Task directions. Set down the entries exactly as they appear, apart from the images, which stay out.

Input data.
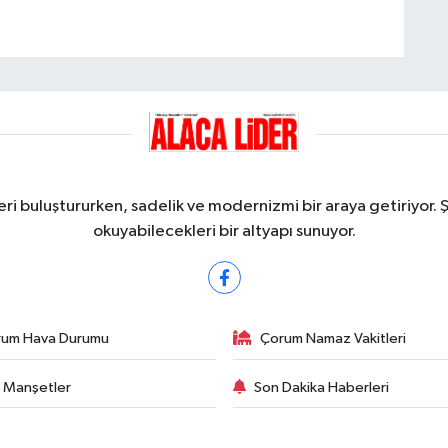
ri buluştururken, sadelik ve modernizmi bir araya getiriyor. 
okuyabilecekleri bir altyapı sunuyor.
rum Hava Durumu
Çorum Namaz Vakitleri
 Manşetler
Son Dakika Haberleri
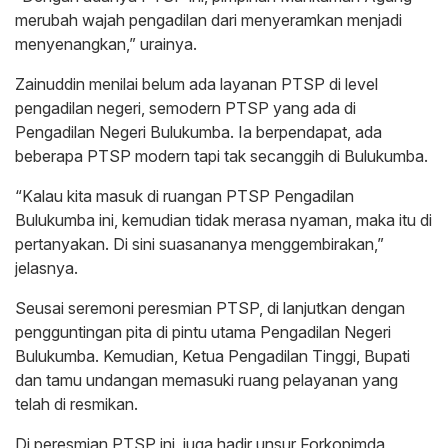
merubah wajah pengadilan dari menyeramkan menjadi
menyenangkan,” urainya.
Zainuddin menilai belum ada layanan PTSP di level
pengadilan negeri, semodern PTSP yang ada di
Pengadilan Negeri Bulukumba. Ia berpendapat, ada
beberapa PTSP modern tapi tak secanggih di Bulukumba.
“Kalau kita masuk di ruangan PTSP Pengadilan
Bulukumba ini, kemudian tidak merasa nyaman, maka itu di
pertanyakan. Di sini suasananya menggembirakan,”
jelasnya.
Seusai seremoni peresmian PTSP, di lanjutkan dengan
pengguntingan pita di pintu utama Pengadilan Negeri
Bulukumba. Kemudian, Ketua Pengadilan Tinggi, Bupati
dan tamu undangan memasuki ruang pelayanan yang
telah di resmikan.
Di peresmian PTSP ini, juga hadir unsur Forkopimda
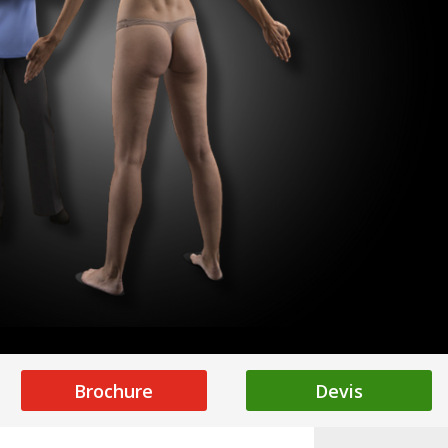
Brochure
Devis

Answer space.
ri buluştururken, sadelik ve modernizmi bir araya getiriyor. 
okuyabilecekleri bir altyapı sunuyor.
rum Hava Durumu
Çorum Namaz Vakitleri
 Manşetler
Son Dakika Haberleri
merubah wajah pengadilan dari menyeramkan menjadi
menyenangkan,” urainya.
Zainuddin menilai belum ada layanan PTSP di level
pengadilan negeri, semodern PTSP yang ada di
Pengadilan Negeri Bulukumba. Ia berpendapat, ada
beberapa PTSP modern tapi tak secanggih di Bulukumba.
“Kalau kita masuk di ruangan PTSP Pengadilan
Bulukumba ini, kemudian tidak merasa nyaman, maka itu di
pertanyakan. Di sini suasananya menggembirakan,”
jelasnya.
Seusai seremoni peresmian PTSP, di lanjutkan dengan
pengguntingan pita di pintu utama Pengadilan Negeri
Bulukumba. Kemudian, Ketua Pengadilan Tinggi, Bupati
dan tamu undangan memasuki ruang pelayanan yang
telah di resmikan.
Di peresmian PTSP ini, juga hadir unsur Forkopimda
Brochure
Devis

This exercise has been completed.